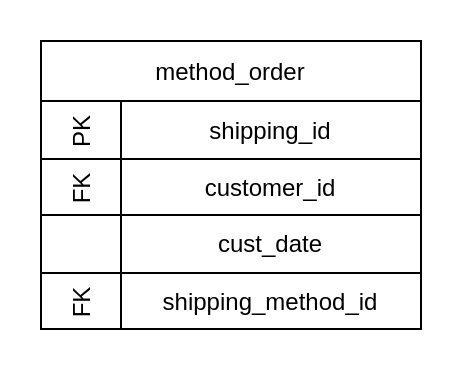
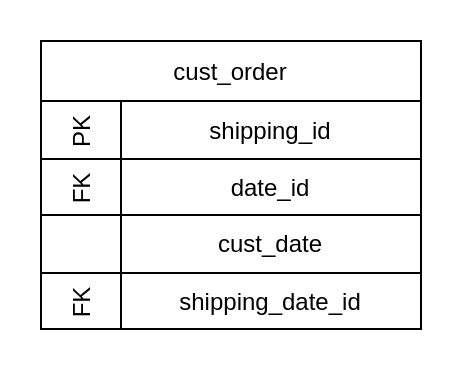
  <mxCell id="0" />
  <mxCell id="1" parent="0" />
- <mxCell id="2" value="method_order" style="shape=table;childLayout=tableLayout;startSize=30;collapsible=0;recursiveResize=0;expand=0;" vertex="1" parent="1"><mxGeometry x="20" y="20" width="190" height="144" as="geometry" /></mxCell>
+ <mxCell id="2" value="cust_order" style="shape=table;childLayout=tableLayout;startSize=30;collapsible=0;recursiveResize=0;expand=0;" vertex="1" parent="1"><mxGeometry x="20" y="20" width="190" height="144" as="geometry" /></mxCell>
  <mxCell id="3" value="PK" style="shape=tableRow;horizontal=0;swimlaneHead=0;swimlaneBody=0;top=0;left=0;strokeColor=inherit;bottom=0;right=0;dropTarget=0;fontStyle=0;fillColor=none;points=[[0,0.5],[1,0.5]];portConstraint=eastwest;startSize=40;collapsible=0;recursiveResize=0;expand=0;" vertex="1" parent="2"><mxGeometry y="30" width="190" height="29" as="geometry" /></mxCell>
  <mxCell id="4" value="shipping_id" style="swimlane;swimlaneHead=0;swimlaneBody=0;fontStyle=0;strokeColor=inherit;connectable=0;fillColor=none;startSize=40;collapsible=0;recursiveResize=0;expand=0;" vertex="1" parent="3"><mxGeometry x="40" width="150" height="29" as="geometry"><mxRectangle width="150" height="29" as="alternateBounds" /></mxGeometry></mxCell>
  <mxCell id="5" value="FK" style="shape=tableRow;horizontal=0;swimlaneHead=0;swimlaneBody=0;top=0;left=0;strokeColor=inherit;bottom=0;right=0;dropTarget=0;fontStyle=0;fillColor=none;points=[[0,0.5],[1,0.5]];portConstraint=eastwest;startSize=40;collapsible=0;recursiveResize=0;expand=0;" vertex="1" parent="2"><mxGeometry y="59" width="190" height="28" as="geometry" /></mxCell>
- <mxCell id="6" value="&#10;&#10;customer_id" style="swimlane;swimlaneHead=0;swimlaneBody=0;fontStyle=0;connectable=0;strokeColor=inherit;fillColor=none;startSize=0;collapsible=0;recursiveResize=0;expand=0;" vertex="1" parent="5"><mxGeometry x="40" width="150" height="28" as="geometry"><mxRectangle width="150" height="28" as="alternateBounds" /></mxGeometry></mxCell>
+ <mxCell id="6" value="&#10;&#10;date_id" style="swimlane;swimlaneHead=0;swimlaneBody=0;fontStyle=0;connectable=0;strokeColor=inherit;fillColor=none;startSize=0;collapsible=0;recursiveResize=0;expand=0;" vertex="1" parent="5"><mxGeometry x="40" width="150" height="28" as="geometry"><mxRectangle width="150" height="28" as="alternateBounds" /></mxGeometry></mxCell>
  <mxCell id="7" value="" style="shape=tableRow;horizontal=0;swimlaneHead=0;swimlaneBody=0;top=0;left=0;strokeColor=inherit;bottom=0;right=0;dropTarget=0;fontStyle=0;fillColor=none;points=[[0,0.5],[1,0.5]];portConstraint=eastwest;startSize=40;collapsible=0;recursiveResize=0;expand=0;" vertex="1" parent="2"><mxGeometry y="87" width="190" height="29" as="geometry" /></mxCell>
  <mxCell id="8" value="&#10;&#10;cust_date" style="swimlane;swimlaneHead=0;swimlaneBody=0;fontStyle=0;connectable=0;strokeColor=inherit;fillColor=none;startSize=0;collapsible=0;recursiveResize=0;expand=0;" vertex="1" parent="7"><mxGeometry x="40" width="150" height="29" as="geometry"><mxRectangle width="150" height="29" as="alternateBounds" /></mxGeometry></mxCell>
  <mxCell id="9" value="FK" style="shape=tableRow;horizontal=0;swimlaneHead=0;swimlaneBody=0;top=0;left=0;strokeColor=inherit;bottom=0;right=0;dropTarget=0;fontStyle=0;fillColor=none;points=[[0,0.5],[1,0.5]];portConstraint=eastwest;startSize=40;collapsible=0;recursiveResize=0;expand=0;" vertex="1" parent="2"><mxGeometry y="116" width="190" height="28" as="geometry" /></mxCell>
- <mxCell id="10" value="&#10;&#10;shipping_method_id" style="swimlane;swimlaneHead=0;swimlaneBody=0;fontStyle=0;connectable=0;strokeColor=inherit;fillColor=none;startSize=0;collapsible=0;recursiveResize=0;expand=0;" vertex="1" parent="9"><mxGeometry x="40" width="150" height="28" as="geometry"><mxRectangle width="150" height="28" as="alternateBounds" /></mxGeometry></mxCell>
+ <mxCell id="10" value="&#10;&#10;shipping_date_id" style="swimlane;swimlaneHead=0;swimlaneBody=0;fontStyle=0;connectable=0;strokeColor=inherit;fillColor=none;startSize=0;collapsible=0;recursiveResize=0;expand=0;" vertex="1" parent="9"><mxGeometry x="40" width="150" height="28" as="geometry"><mxRectangle width="150" height="28" as="alternateBounds" /></mxGeometry></mxCell>
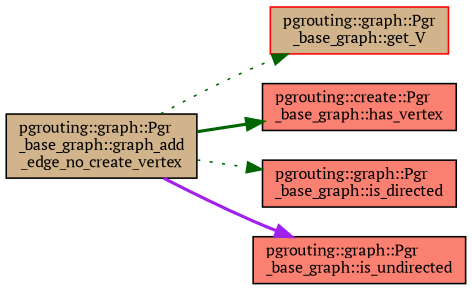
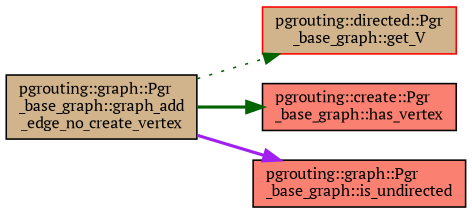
  digraph {
    fontname="PT Serif"
    rankdir=LR
    node [color=black fillcolor=salmon fontname="PT Serif" fontsize=10 shape=record style=filled]
    edge [color=darkgreen fontname="PT Serif" fontsize=10 labelfontname=Helvetica labelfontsize=10 style=dotted]
    n1 [fillcolor=tan fontcolor=black height=0.2 label="pgrouting::graph::Pgr\l_base_graph::graph_add\l_edge_no_create_vertex" width=0.4]
-   n2 [color=red fillcolor=tan height=0.2 label="pgrouting::graph::Pgr\l_base_graph::get_V" width=0.4]
+   n2 [color=red fillcolor=tan height=0.2 label="pgrouting::directed::Pgr\l_base_graph::get_V" width=0.4]
    n3 [height=0.2 label="pgrouting::create::Pgr\l_base_graph::has_vertex" width=0.4]
-   n4 [height=0.2 label="pgrouting::graph::Pgr\l_base_graph::is_directed" width=0.4]
    n5 [height=0.2 label="pgrouting::graph::Pgr\l_base_graph::is_undirected" width=0.4]
    n1 -> n2
    n1 -> n3 [style=bold]
-   n1 -> n4
    n1 -> n5 [color=purple style=bold]
  }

| TASK TO COMPLETE |
From the data above, copy every line that contains the string "Serif", matching case exactly.

| SOLUTION TO THE EXERCISE |
    fontname="PT Serif"
    node [color=black fillcolor=salmon fontname="PT Serif" fontsize=10 shape=record style=filled]
    edge [color=darkgreen fontname="PT Serif" fontsize=10 labelfontname=Helvetica labelfontsize=10 style=dotted]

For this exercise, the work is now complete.